Since $19$ is prime, we have that all numbers not divisible by $19$ are invertible, that is for any such $a$ we can find a number $b$ such that the product $ab \equiv 1 \bmod 19$. In particular we can find $8$ distinct inverse pairs of numbers within the set $\{1,2,\ldots,18\}$, with two self-inverse numbers:$\{(1), (2,10), (3, 13), (4,5), (6,16), (7,11), (8,12), (9,17), (14,15), (18)\}$

It is also true that for any other number in the set, say $7$, we can find a $b$ for any $a$ in the set such that $ab \equiv 7 \bmod 19$. This number is simply $7a^{-1}$ taken $\bmod 19$. Again such numbers form either distinct pairs in the set or the target number is achieved by a squaring operation. [This follows from considering the operation of a primitive root ($2$ is an example) which generates the set by repeated multiplication]

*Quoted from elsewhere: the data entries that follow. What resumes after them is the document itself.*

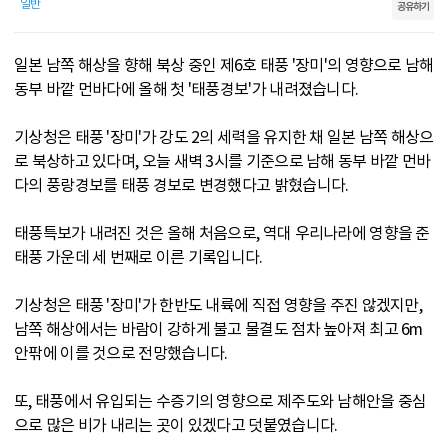
일반
공유하기
일본 남쪽 해상을 향해 북상 중인 제6호 태풍 '장미'의 영향으로 남해
동부 바깥 먼바다에 올해 첫 '태풍경보'가 내려졌습니다.
기상청은 태풍 '장미'가 강도 2의 세력을 유지한 채 일본 남쪽 해상으
로 북상하고 있다며, 오늘 새벽 3시를 기준으로 남해 동부 바깥 먼바
다의 풍랑경보를 태풍 경보로 변경했다고 밝혔습니다.
태풍특보가 내려진 것은 올해 처음으로, 역대 우리나라에 영향을 준
태풍 가운데 세 번째로 이른 기록입니다.
기상청은 태풍 '장미'가 한반도 내륙에 직접 영향을 주진 않겠지만,
남쪽 해상에서는 바람이 강하게 불고 물결도 점차 높아져 최고 6m
안팎에 이를 것으로 전망했습니다.
또, 태풍에서 유입되는 수증기의 영향으로 제주도와 남해안을 중심
으로 많은 비가 내리는 곳이 있겠다고 덧붙였습니다.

Then our task is simply to choose $3$ numbers that sum to $19$, say $\{4,7,8\}$, and find the members of $X$ that allow us to form each of these residues $\bmod 19$. Because in each there will be $8$ or $9$ pairs of numbers that multiply together to form that residue, or single numbers that can form it squared, and we have $10$ members of $\{1,2,\ldots,18\}$ in $X$, we know by the pigeonhole principle that we have at least one generation option available to us in $X$.

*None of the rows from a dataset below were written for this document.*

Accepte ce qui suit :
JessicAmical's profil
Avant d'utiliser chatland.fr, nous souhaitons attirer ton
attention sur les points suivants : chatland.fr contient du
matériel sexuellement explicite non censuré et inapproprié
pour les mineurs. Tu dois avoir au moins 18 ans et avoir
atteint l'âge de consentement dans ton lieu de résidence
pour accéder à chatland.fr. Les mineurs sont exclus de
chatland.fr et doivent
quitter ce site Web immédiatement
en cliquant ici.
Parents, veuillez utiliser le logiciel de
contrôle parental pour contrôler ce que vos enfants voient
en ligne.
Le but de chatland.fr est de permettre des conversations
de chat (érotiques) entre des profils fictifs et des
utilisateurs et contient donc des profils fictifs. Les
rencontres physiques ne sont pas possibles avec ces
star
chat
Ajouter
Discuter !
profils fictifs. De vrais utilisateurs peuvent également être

It is also apparent from this argument that we do not need the third term; we can choose $a,b,x,y$ from $X$ to make $ax+by$ divisible by $19$ also.

Following discussion on the generalized question, I came back to this question to establish how small $|X|$ could be in order to assure that some $a,b,c,x,y,z$ could be chosen from $\{1,2,\ldots,18\}$ to make $ax+by+cz$ divisible by $19$.

Sets where such a selection is possible I called qualifying sets.

Review of all possible sets with $|X|=2$ showed that just under half, $72$ out of $153$, are qualifying sets. Review of sets with $|X|=3$ showed that there were $90$ sets (of $816$ total) that did not contain a qualifying subset of size $2$. Of these $90$, $81$ were qualifying sets using calculations that involved all three elements. The $9$ non-qualifying sets with $|X|=3$ are:

$$\{ 1, 4, 15\} \\ \{ 1, 10, 12\} \\ \{ 2, 8, 11\} \\ \{ 2, 9, 10\} \\ \{ 3, 4, 15\} \\ \{ 3, 11, 17\} \\ \{ 6, 8, 11\} \\ \{ 7, 9, 10\} \\ \{ 11, 15, 18\} \\$$

It is simple to see that no non-qualifying set with $|X|=4$ can be constructed which has all non-qualifying size-3 subsets. So we can substitute “$|X|=4$” for “$|X|=10$” in the original statement and it still holds.